Trip Update: Fay's visit to Nepal
Our Nepal Manager Fay coordinates our work in Nepal from our UK office. She visits Nepal a couple of times a year to support our staff and see the progress of our two projects. Best of all, she gets to spend time with our amazing kids and see them grow. This year she took a group of supporters to visit our Hetauda project to meet their sponsored children. She stayed on a little longer, taking the journey up to Khairang where our Bethany School is located. She shares with us a summary of her trip and just a few highlights of her time with our kids:
A team of sponsors made the remarkable journey to Hetauda in February to meet their sponsor children. The children are always asking me if I know their sponsors and it was wonderful to be able introduce some of them to people who have loved them from afar, some for many, many years. The children value their relationships with their sponsors and say amazing things about how they have been helped by prayers and by the knowledge that someone miles away truly cares about them. One of our team, Angela, had a special joy in meeting a young man called Kephas, who she sponsored all the way through his schooling. Kephas, now an engineer, came especially to meet Angela and thank her in person for her love and faithful provision. It is so rewarding to see children flourish in these special moments and one little boy was especially encouraged by meeting Anne and Ken; turning from a quiet, shy child into a happy, confident little boy in a matter of days. After Anne and Ken had gone home it was encouraging to see the new Ayush continue to show his new found confidence.

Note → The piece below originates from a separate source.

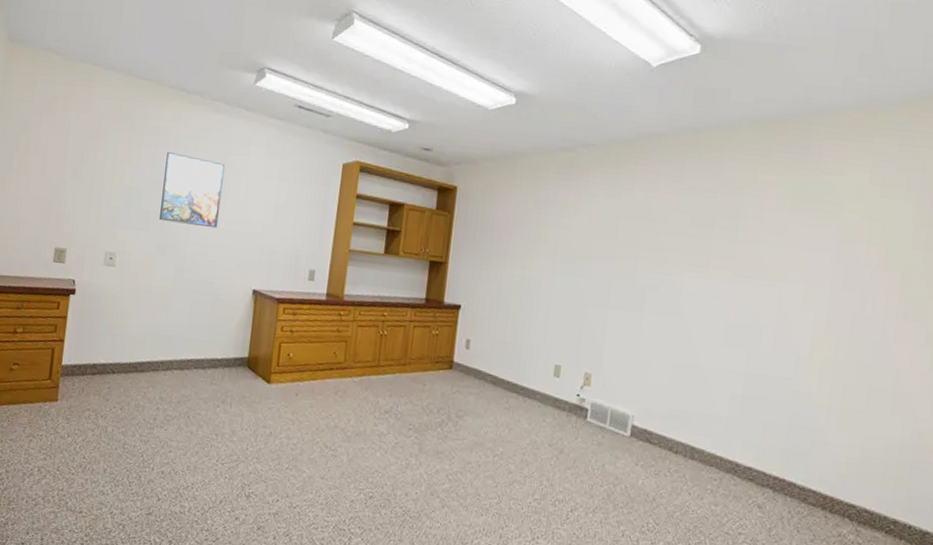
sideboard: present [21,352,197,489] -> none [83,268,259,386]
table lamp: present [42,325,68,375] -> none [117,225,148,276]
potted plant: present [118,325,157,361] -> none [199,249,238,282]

Our Khairang Bethany mountain school continues to thrive, with children now divided into three classes, taught between the two teachers. The latest excitement has been the provision of classroom furniture for the school, all made by local parents, and received with enthusiasm by the children. No more lessons on the floor, but the chance to get accustomed to sitting and working at a table. Most of our children live in homes where there is no furniture; they sit on the floor and sleep on piles of corn cobs. We believe in doing all we can to prepare our children for transition to the local government school and so being comfortable with furniture is just one aspect of this.
For me, one of the highlights of the trip was 50 children playing parachute games for the very first time with delighted screeches of joy. There was such a riot of colour with all the children in their bright new Stand by Me T-shirts, and their stamina for moving the parachute up and down was astounding! Two hours later they had to be persuaded to come and have their lunch!
We are delighted that, since we started the Bethany School, eleven of our children have transferred to the local government school to join Babitra, our first ever student to make this move. This is testimony to what access to an education in these remote hills can achieve. Our children come from a culture that puts little value on some because of the family they are born into, but a confidence building early education is making a difference to the opportunities that the children can enjoy as they grow up.
The work has enabled children to look forward to changing school with heads held high, confident they have the academic skills to join a new class and the self confidence to know they are valued and loved. For a people described by many as ‘being unable to love’, I am so heartened by the warmth that our children now show, being greeted with smiles instead of faces being hidden away and with giggles as we enjoy simple games together and they make fun of my Nepali.